** Material shown follows **
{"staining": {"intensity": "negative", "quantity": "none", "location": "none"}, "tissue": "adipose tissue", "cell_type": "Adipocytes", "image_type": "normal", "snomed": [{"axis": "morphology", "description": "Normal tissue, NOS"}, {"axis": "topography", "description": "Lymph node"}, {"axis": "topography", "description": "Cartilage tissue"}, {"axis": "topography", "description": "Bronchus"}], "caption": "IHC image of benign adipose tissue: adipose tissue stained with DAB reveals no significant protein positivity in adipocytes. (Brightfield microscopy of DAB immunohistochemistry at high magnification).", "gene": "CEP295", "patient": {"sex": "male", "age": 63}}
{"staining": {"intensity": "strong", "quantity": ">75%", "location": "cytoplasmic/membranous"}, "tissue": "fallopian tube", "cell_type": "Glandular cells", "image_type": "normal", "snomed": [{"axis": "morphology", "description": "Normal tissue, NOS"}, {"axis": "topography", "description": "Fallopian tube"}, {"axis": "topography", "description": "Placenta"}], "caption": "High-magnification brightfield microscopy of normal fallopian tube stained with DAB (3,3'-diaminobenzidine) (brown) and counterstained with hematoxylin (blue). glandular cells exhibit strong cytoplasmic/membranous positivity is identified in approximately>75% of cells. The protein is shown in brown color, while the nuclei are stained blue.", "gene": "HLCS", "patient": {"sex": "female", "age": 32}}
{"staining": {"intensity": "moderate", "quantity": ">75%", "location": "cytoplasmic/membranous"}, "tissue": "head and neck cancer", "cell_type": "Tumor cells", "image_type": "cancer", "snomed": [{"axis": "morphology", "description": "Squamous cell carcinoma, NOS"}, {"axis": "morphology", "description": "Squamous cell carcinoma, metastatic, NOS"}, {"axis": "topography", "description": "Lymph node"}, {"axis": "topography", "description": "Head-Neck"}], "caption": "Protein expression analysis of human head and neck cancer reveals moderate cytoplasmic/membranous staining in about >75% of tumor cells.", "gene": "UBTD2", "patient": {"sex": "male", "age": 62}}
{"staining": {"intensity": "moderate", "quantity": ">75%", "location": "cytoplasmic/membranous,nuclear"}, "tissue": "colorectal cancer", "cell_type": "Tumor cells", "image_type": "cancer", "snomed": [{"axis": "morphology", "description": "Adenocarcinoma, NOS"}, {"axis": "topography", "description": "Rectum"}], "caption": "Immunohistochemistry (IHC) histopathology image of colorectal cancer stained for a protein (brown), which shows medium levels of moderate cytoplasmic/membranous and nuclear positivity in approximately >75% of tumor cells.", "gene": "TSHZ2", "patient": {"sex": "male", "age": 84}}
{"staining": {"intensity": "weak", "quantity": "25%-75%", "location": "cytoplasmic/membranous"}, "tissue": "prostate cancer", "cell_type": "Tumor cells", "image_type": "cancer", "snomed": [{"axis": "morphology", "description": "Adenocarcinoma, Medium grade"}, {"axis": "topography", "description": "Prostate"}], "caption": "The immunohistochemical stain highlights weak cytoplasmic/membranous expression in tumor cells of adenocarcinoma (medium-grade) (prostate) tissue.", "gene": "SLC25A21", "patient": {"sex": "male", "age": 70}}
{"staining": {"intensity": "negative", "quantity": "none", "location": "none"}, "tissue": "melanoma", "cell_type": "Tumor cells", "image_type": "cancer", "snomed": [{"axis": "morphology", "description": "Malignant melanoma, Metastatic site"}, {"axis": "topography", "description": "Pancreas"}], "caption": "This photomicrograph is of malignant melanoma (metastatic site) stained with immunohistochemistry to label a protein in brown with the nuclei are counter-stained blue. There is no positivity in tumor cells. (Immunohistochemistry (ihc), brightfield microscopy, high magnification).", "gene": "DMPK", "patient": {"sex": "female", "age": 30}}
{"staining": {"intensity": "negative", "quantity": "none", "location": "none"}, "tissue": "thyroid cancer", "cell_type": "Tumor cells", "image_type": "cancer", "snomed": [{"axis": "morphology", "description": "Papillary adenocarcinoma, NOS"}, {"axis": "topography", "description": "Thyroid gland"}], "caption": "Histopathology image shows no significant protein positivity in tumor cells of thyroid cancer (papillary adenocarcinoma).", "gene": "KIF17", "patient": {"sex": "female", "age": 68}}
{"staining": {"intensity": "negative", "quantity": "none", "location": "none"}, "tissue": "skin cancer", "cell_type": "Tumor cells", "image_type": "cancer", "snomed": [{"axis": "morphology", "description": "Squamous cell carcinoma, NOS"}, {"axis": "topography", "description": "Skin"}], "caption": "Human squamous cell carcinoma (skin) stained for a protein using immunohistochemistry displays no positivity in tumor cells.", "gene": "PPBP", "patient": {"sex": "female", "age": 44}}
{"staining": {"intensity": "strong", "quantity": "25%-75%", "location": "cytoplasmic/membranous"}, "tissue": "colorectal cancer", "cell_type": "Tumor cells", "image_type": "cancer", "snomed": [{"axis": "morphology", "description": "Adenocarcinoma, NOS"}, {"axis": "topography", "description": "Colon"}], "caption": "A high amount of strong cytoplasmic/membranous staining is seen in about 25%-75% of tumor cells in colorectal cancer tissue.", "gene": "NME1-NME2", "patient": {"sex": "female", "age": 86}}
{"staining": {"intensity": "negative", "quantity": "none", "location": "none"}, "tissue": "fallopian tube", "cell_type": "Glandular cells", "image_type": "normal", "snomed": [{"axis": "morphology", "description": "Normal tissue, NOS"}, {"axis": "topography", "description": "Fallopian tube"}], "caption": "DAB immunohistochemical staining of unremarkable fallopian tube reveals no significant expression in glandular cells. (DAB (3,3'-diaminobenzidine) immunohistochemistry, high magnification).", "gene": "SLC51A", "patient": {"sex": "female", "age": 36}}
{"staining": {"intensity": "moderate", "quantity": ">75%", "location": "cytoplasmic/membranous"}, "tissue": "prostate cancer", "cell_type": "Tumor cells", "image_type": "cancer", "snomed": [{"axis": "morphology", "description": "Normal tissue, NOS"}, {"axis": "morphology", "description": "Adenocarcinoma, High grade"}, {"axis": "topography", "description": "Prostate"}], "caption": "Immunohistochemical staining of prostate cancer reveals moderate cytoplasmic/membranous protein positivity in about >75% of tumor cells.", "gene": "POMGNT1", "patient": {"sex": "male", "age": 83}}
** End of Material shown **
_What you have to do_
Once you have read the entries, write them all out again exactly.

_Task answer_
{"staining": {"intensity": "negative", "quantity": "none", "location": "none"}, "tissue": "adipose tissue", "cell_type": "Adipocytes", "image_type": "normal", "snomed": [{"axis": "morphology", "description": "Normal tissue, NOS"}, {"axis": "topography", "description": "Lymph node"}, {"axis": "topography", "description": "Cartilage tissue"}, {"axis": "topography", "description": "Bronchus"}], "caption": "IHC image of benign adipose tissue: adipose tissue stained with DAB reveals no significant protein positivity in adipocytes. (Brightfield microscopy of DAB immunohistochemistry at high magnification).", "gene": "CEP295", "patient": {"sex": "male", "age": 63}}
{"staining": {"intensity": "strong", "quantity": ">75%", "location": "cytoplasmic/membranous"}, "tissue": "fallopian tube", "cell_type": "Glandular cells", "image_type": "normal", "snomed": [{"axis": "morphology", "description": "Normal tissue, NOS"}, {"axis": "topography", "description": "Fallopian tube"}, {"axis": "topography", "description": "Placenta"}], "caption": "High-magnification brightfield microscopy of normal fallopian tube stained with DAB (3,3'-diaminobenzidine) (brown) and counterstained with hematoxylin (blue). glandular cells exhibit strong cytoplasmic/membranous positivity is identified in approximately>75% of cells. The protein is shown in brown color, while the nuclei are stained blue.", "gene": "HLCS", "patient": {"sex": "female", "age": 32}}
{"staining": {"intensity": "moderate", "quantity": ">75%", "location": "cytoplasmic/membranous"}, "tissue": "head and neck cancer", "cell_type": "Tumor cells", "image_type": "cancer", "snomed": [{"axis": "morphology", "description": "Squamous cell carcinoma, NOS"}, {"axis": "morphology", "description": "Squamous cell carcinoma, metastatic, NOS"}, {"axis": "topography", "description": "Lymph node"}, {"axis": "topography", "description": "Head-Neck"}], "caption": "Protein expression analysis of human head and neck cancer reveals moderate cytoplasmic/membranous staining in about >75% of tumor cells.", "gene": "UBTD2", "patient": {"sex": "male", "age": 62}}
{"staining": {"intensity": "moderate", "quantity": ">75%", "location": "cytoplasmic/membranous,nuclear"}, "tissue": "colorectal cancer", "cell_type": "Tumor cells", "image_type": "cancer", "snomed": [{"axis": "morphology", "description": "Adenocarcinoma, NOS"}, {"axis": "topography", "description": "Rectum"}], "caption": "Immunohistochemistry (IHC) histopathology image of colorectal cancer stained for a protein (brown), which shows medium levels of moderate cytoplasmic/membranous and nuclear positivity in approximately >75% of tumor cells.", "gene": "TSHZ2", "patient": {"sex": "male", "age": 84}}
{"staining": {"intensity": "weak", "quantity": "25%-75%", "location": "cytoplasmic/membranous"}, "tissue": "prostate cancer", "cell_type": "Tumor cells", "image_type": "cancer", "snomed": [{"axis": "morphology", "description": "Adenocarcinoma, Medium grade"}, {"axis": "topography", "description": "Prostate"}], "caption": "The immunohistochemical stain highlights weak cytoplasmic/membranous expression in tumor cells of adenocarcinoma (medium-grade) (prostate) tissue.", "gene": "SLC25A21", "patient": {"sex": "male", "age": 70}}
{"staining": {"intensity": "negative", "quantity": "none", "location": "none"}, "tissue": "melanoma", "cell_type": "Tumor cells", "image_type": "cancer", "snomed": [{"axis": "morphology", "description": "Malignant melanoma, Metastatic site"}, {"axis": "topography", "description": "Pancreas"}], "caption": "This photomicrograph is of malignant melanoma (metastatic site) stained with immunohistochemistry to label a protein in brown with the nuclei are counter-stained blue. There is no positivity in tumor cells. (Immunohistochemistry (ihc), brightfield microscopy, high magnification).", "gene": "DMPK", "patient": {"sex": "female", "age": 30}}
{"staining": {"intensity": "negative", "quantity": "none", "location": "none"}, "tissue": "thyroid cancer", "cell_type": "Tumor cells", "image_type": "cancer", "snomed": [{"axis": "morphology", "description": "Papillary adenocarcinoma, NOS"}, {"axis": "topography", "description": "Thyroid gland"}], "caption": "Histopathology image shows no significant protein positivity in tumor cells of thyroid cancer (papillary adenocarcinoma).", "gene": "KIF17", "patient": {"sex": "female", "age": 68}}
{"staining": {"intensity": "negative", "quantity": "none", "location": "none"}, "tissue": "skin cancer", "cell_type": "Tumor cells", "image_type": "cancer", "snomed": [{"axis": "morphology", "description": "Squamous cell carcinoma, NOS"}, {"axis": "topography", "description": "Skin"}], "caption": "Human squamous cell carcinoma (skin) stained for a protein using immunohistochemistry displays no positivity in tumor cells.", "gene": "PPBP", "patient": {"sex": "female", "age": 44}}
{"staining": {"intensity": "strong", "quantity": "25%-75%", "location": "cytoplasmic/membranous"}, "tissue": "colorectal cancer", "cell_type": "Tumor cells", "image_type": "cancer", "snomed": [{"axis": "morphology", "description": "Adenocarcinoma, NOS"}, {"axis": "topography", "description": "Colon"}], "caption": "A high amount of strong cytoplasmic/membranous staining is seen in about 25%-75% of tumor cells in colorectal cancer tissue.", "gene": "NME1-NME2", "patient": {"sex": "female", "age": 86}}
{"staining": {"intensity": "negative", "quantity": "none", "location": "none"}, "tissue": "fallopian tube", "cell_type": "Glandular cells", "image_type": "normal", "snomed": [{"axis": "morphology", "description": "Normal tissue, NOS"}, {"axis": "topography", "description": "Fallopian tube"}], "caption": "DAB immunohistochemical staining of unremarkable fallopian tube reveals no significant expression in glandular cells. (DAB (3,3'-diaminobenzidine) immunohistochemistry, high magnification).", "gene": "SLC51A", "patient": {"sex": "female", "age": 36}}
{"staining": {"intensity": "moderate", "quantity": ">75%", "location": "cytoplasmic/membranous"}, "tissue": "prostate cancer", "cell_type": "Tumor cells", "image_type": "cancer", "snomed": [{"axis": "morphology", "description": "Normal tissue, NOS"}, {"axis": "morphology", "description": "Adenocarcinoma, High grade"}, {"axis": "topography", "description": "Prostate"}], "caption": "Immunohistochemical staining of prostate cancer reveals moderate cytoplasmic/membranous protein positivity in about >75% of tumor cells.", "gene": "POMGNT1", "patient": {"sex": "male", "age": 83}}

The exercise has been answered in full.